- _TASK REQUIREMENTS_:
Copy each of the following lines exactly, keeping every character, accent and line break.

- _THE DATA_:
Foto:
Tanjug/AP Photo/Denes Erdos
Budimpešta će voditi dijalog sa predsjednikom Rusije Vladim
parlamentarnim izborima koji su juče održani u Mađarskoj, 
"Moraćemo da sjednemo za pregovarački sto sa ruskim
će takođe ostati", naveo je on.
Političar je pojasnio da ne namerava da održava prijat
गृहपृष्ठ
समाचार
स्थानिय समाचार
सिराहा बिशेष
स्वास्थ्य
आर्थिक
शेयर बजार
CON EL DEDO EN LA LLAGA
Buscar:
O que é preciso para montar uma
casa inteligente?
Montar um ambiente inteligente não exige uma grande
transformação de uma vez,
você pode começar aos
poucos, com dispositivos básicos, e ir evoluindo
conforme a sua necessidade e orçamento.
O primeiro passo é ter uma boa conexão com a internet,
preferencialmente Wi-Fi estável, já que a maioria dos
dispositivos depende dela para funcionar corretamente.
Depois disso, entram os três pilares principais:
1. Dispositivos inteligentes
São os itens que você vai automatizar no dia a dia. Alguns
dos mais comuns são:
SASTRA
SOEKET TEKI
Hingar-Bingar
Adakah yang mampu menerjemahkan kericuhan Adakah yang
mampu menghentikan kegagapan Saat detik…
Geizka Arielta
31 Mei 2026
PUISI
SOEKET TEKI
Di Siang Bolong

- _RESULT OF THIS TASK_:
Foto:
Tanjug/AP Photo/Denes Erdos
Budimpešta će voditi dijalog sa predsjednikom Rusije Vladim
parlamentarnim izborima koji su juče održani u Mađarskoj, 
"Moraćemo da sjednemo za pregovarački sto sa ruskim
će takođe ostati", naveo je on.
Političar je pojasnio da ne namerava da održava prijat
गृहपृष्ठ
समाचार
स्थानिय समाचार
सिराहा बिशेष
स्वास्थ्य
आर्थिक
शेयर बजार
CON EL DEDO EN LA LLAGA
Buscar:
O que é preciso para montar uma
casa inteligente?
Montar um ambiente inteligente não exige uma grande
transformação de uma vez,
você pode começar aos
poucos, com dispositivos básicos, e ir evoluindo
conforme a sua necessidade e orçamento.
O primeiro passo é ter uma boa conexão com a internet,
preferencialmente Wi-Fi estável, já que a maioria dos
dispositivos depende dela para funcionar corretamente.
Depois disso, entram os três pilares principais:
1. Dispositivos inteligentes
São os itens que você vai automatizar no dia a dia. Alguns
dos mais comuns são:
SASTRA
SOEKET TEKI
Hingar-Bingar
Adakah yang mampu menerjemahkan kericuhan Adakah yang
mampu menghentikan kegagapan Saat detik…
Geizka Arielta
31 Mei 2026
PUISI
SOEKET TEKI
Di Siang Bolong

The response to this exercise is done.